Pushing Up Daisies paint process

Pushing Up Daisies blog title image

La Bodega Venus Exhibition

Last month I gave a preview of what’s to come, a new painting! For March, I have a painting included in La Bodega’s Venus Exhibition, which was very exciting to be a part of last year. This year was no different.

La bodega Gallery Venus Exhibition flyer

The only theme of the show is the format of the painting, which is 11×14. Lately, I’ve been making digital sketches of skulls for Society6, but I really wanted to use a few of them for painting ideas and challenge myself to make the sketch work in a composition. Most of these I played around in photoshop and had some delightful concepts that worked in the process.
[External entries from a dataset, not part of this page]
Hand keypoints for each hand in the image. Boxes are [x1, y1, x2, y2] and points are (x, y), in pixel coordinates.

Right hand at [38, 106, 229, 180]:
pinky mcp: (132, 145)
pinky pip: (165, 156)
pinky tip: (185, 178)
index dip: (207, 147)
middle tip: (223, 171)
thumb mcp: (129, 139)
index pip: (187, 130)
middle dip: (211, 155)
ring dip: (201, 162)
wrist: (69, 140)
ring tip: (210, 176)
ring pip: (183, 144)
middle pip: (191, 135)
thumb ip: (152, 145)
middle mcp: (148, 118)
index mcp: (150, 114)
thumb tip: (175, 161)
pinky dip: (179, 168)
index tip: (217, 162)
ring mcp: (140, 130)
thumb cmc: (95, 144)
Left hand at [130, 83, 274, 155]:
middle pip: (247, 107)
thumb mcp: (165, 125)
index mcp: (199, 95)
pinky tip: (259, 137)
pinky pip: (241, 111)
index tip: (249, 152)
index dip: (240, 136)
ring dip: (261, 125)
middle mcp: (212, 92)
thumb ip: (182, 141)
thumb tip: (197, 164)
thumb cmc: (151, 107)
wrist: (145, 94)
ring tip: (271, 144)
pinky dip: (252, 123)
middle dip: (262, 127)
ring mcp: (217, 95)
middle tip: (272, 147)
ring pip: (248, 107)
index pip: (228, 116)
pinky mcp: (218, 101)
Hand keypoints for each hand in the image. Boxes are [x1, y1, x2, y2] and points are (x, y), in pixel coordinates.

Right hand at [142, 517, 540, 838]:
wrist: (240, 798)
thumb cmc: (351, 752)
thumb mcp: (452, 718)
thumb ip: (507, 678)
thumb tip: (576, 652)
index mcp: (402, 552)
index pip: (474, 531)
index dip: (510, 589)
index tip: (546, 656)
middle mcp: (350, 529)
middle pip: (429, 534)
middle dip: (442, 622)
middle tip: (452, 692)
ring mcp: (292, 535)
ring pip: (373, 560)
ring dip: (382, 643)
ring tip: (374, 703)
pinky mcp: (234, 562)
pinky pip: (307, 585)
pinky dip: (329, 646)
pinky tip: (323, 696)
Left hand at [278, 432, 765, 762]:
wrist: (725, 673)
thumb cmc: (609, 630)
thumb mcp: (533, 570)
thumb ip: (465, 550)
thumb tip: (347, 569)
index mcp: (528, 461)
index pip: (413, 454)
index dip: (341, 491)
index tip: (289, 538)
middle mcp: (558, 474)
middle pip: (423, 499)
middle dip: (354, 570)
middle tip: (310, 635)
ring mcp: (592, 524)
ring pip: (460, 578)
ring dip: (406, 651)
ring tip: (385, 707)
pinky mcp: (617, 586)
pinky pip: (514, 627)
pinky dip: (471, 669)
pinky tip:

Pushing Up Daisies sketch and color scheme

Mini-review: Ampersand Waterbord panels

From there, I was set to start. I used an Ampersand Waterbord brand panel that I had forever in storage. It fit the size limitations and I was curious to see if it was better than my usual process. Waterbord panels have a special ground that is used for watercolors, gouache and other aqueous media. I figured, why not?

I don’t care much for Waterbord panels. There were few positives (really well made! Sturdy! Not bad to draw on!), but mostly learning curves and swear moments (why is this acrylic paint lifting up days after drying?!).  I managed to find a work around, but I think in the end I will happily paint on wood or paper.

process image two- laying the background

Tools of the trade

I had a lot of handy tools this time around. This helped speed up the process. You can see that I printed out my color studies. I also borrowed this flexible ruler from the husband for my curved lines, because nobody needs to make guess-work with that. Since I constantly struggle with gradients, I wanted to make sure that the background was finished before I even put the sketch on the panel.

process image three- laying the stripes and sta-wet handy palette

If there is any tool I would recommend for those that paint with acrylics, it’s a Sta-wet handy palette. My biggest issue with Acrylics and Acryla-Gouache is the fast drying time. I often mix my colors and then have to speed paint to use it up before it dries out on the palette. This palette keeps my paints preserved for weeks! It’s great not to fuss over wasted paint.

process image four- transferring the sketch using a mini projector

This is probably my new favorite tool! I used to transfer drawings with printouts and transfer paper. This is still a decent method, but I don’t have a printer, which tends to stall studio progress. I decided to invest in a mini projector. It doesn’t have high quality imagery for viewing movies, but it is great for sketching large drawings. I’ll be excited to try it out on larger paintings in the future. My only issue so far is not having a stable stand for the projector. It constantly shifted when I was working, which meant tedious adjustments afterwards.

process image five- painting the first layers of the skull and flowers

Painting the Skull

Did I mention how hard it was to paint on this panel? You can see my first layer of acryla gouache in the above image. For whatever reason, the paint kept lifting, even after a full 24 hours. I had to constantly spray fixative and use a 50-50 mix of water/matte medium to keep the layers from moving around.

process image six- the final layers of paint

Once I troubleshoot the paint problems, the process sped up. I was ready for the final details when I made a weird artistic choice late one night.

process image seven- adding details and highlights

PINK! I can’t seem to get away, I love how aggressive and feminine hot pink is.

Final Painting

It didn’t take much from this stage to get to the finished version.


So exciting! I learned a lot from this painting. I’m starting to prefer acryla gouache as my main painting medium of choice (so flexible). Look out for the Venus Exhibition. It’ll premier at the La Bodega Gallery on March 10th.